SUPPLIED PASSAGE:

=== Begin Enclosure ===

Breaking News July 29th 2035
One of the last remaining dentists in the world was hunted down and killed last night in an act that was described by Save Our Dentists’ Skins (SODS) as “unmitigated savagery”.
Dentists have largely been in decline over the last 20 years as their preserves have been invaded by poachers and game hunters. They are much prized for their gleaming white teeth and extraordinarily large bank accounts, and authorities have been slow to protect them according to a report published last year following a SODS investigation into Incisor Trading.
“In the wild, unfortunately, dentists are incredibly easy to spot,” explains Doctor Ivor Molar who commissioned the report. “They tend to congregate in what are known as ‘practices’ and to a trained hunter there are many tell-tale signs that instantly give away their presence. For example, an unmistakeable high-pitched whine can often be heard. To the expert ear it’s a dead giveaway. Then, of course, there are also the signs that dentists leave around, like a trail of breadcrumbs leading their predators right to them.”

=== End Enclosure ===

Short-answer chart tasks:
=== Begin Enclosure ===

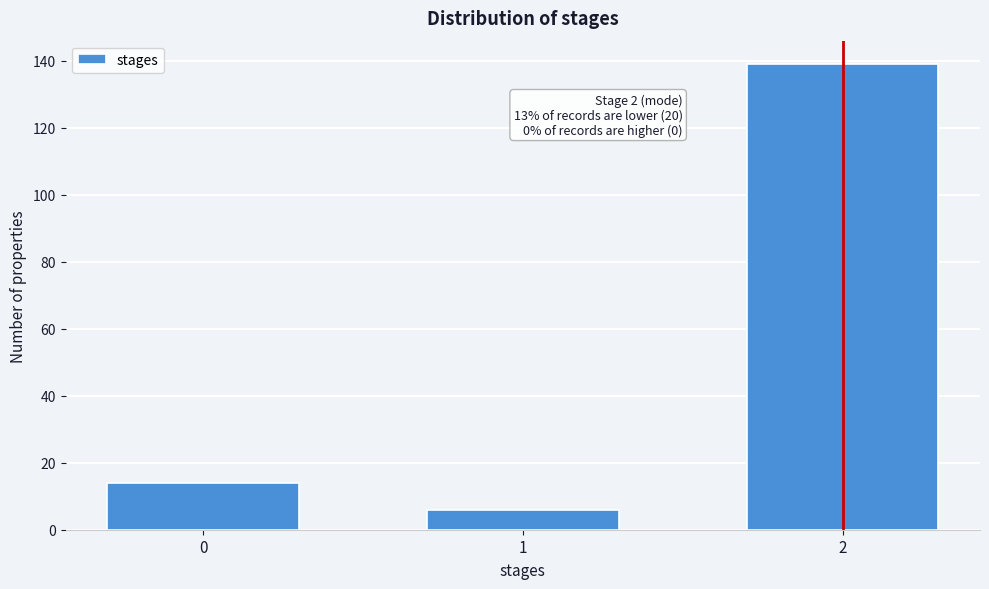

Reading left to right, list all the values displayed in this chart.

0=14	1=6	2=139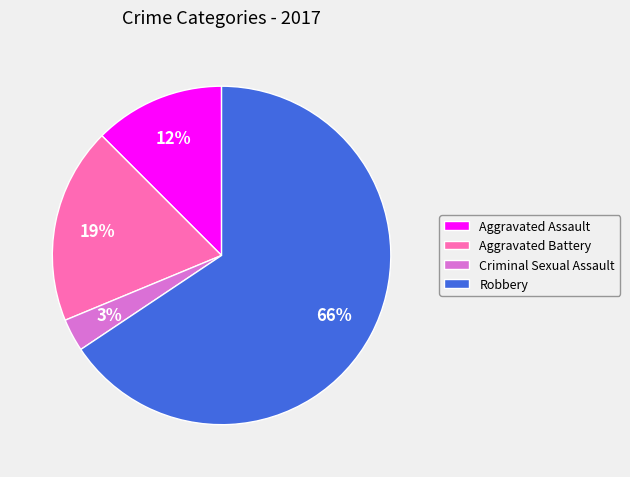

To the nearest percent, what percentage of the pie is Criminal Sexual Assault?

3%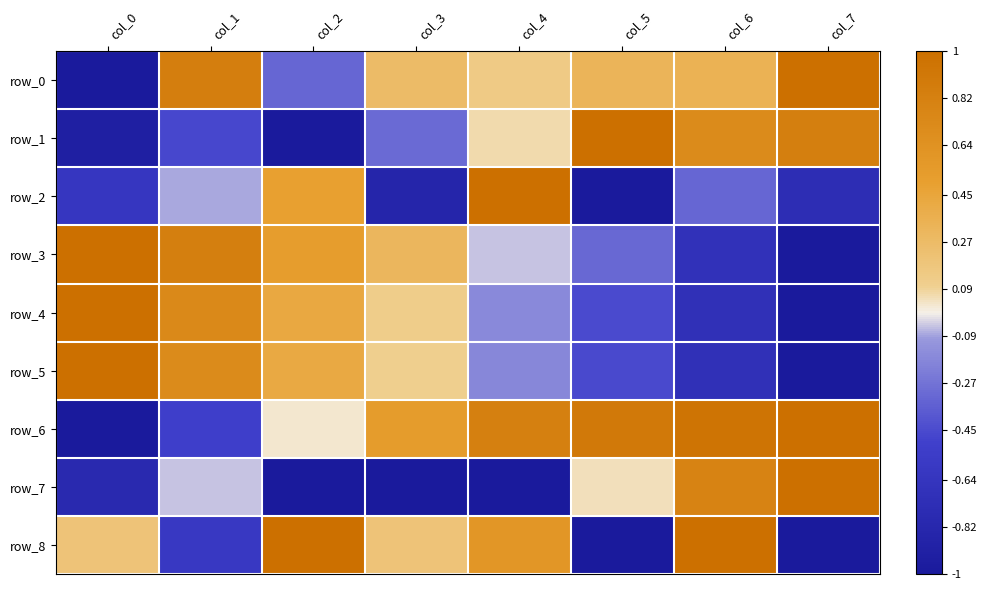

The row_7 series shows 0.3 at col_7. True or false?

False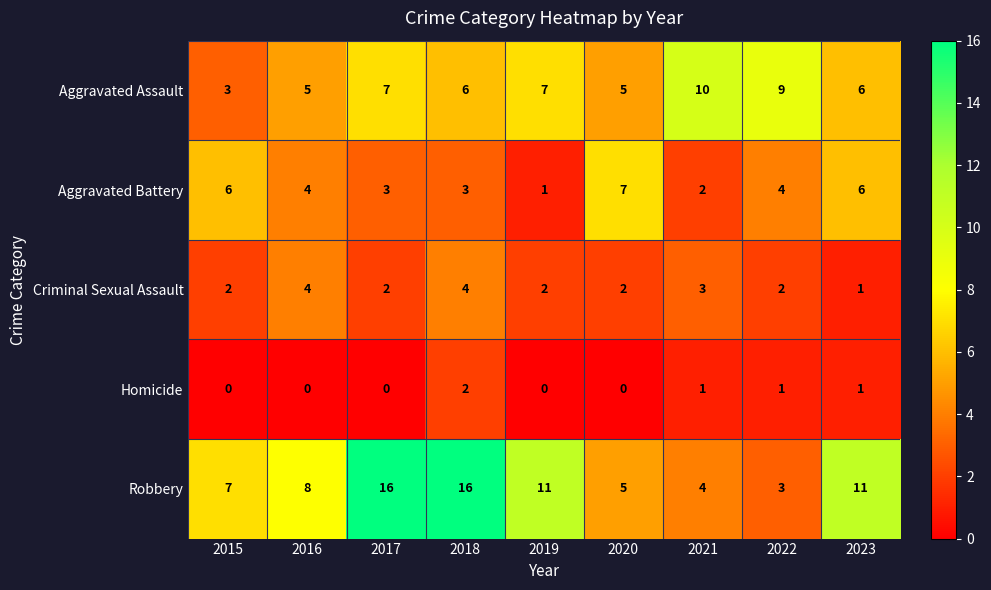

Read the Robbery value at 2016, to the nearest 5.

10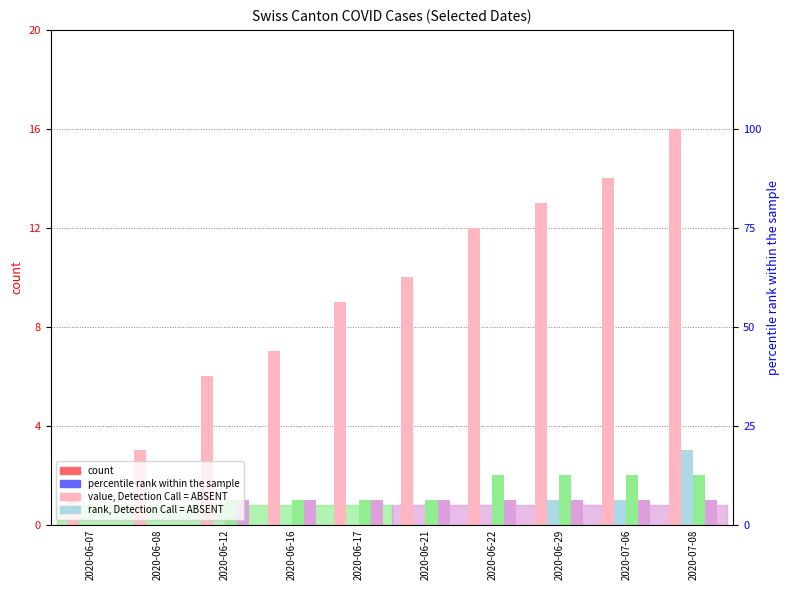

Rank the series by their maximum value, from highest to lowest.

CH, ZH, VD, GE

=== End Enclosure ===

AIM OF THE TASK: Condense the paragraph of the dentist news item that begins "Dentists have largely been in decline" into a shorter version that keeps its main facts.

OUTPUT OF THE TASK: Dentists have declined over the last 20 years as poachers and game hunters invaded their preserves. They are prized for their gleaming white teeth and extraordinarily large bank accounts. A report published last year after a SODS investigation into Incisor Trading said authorities have been slow to protect them.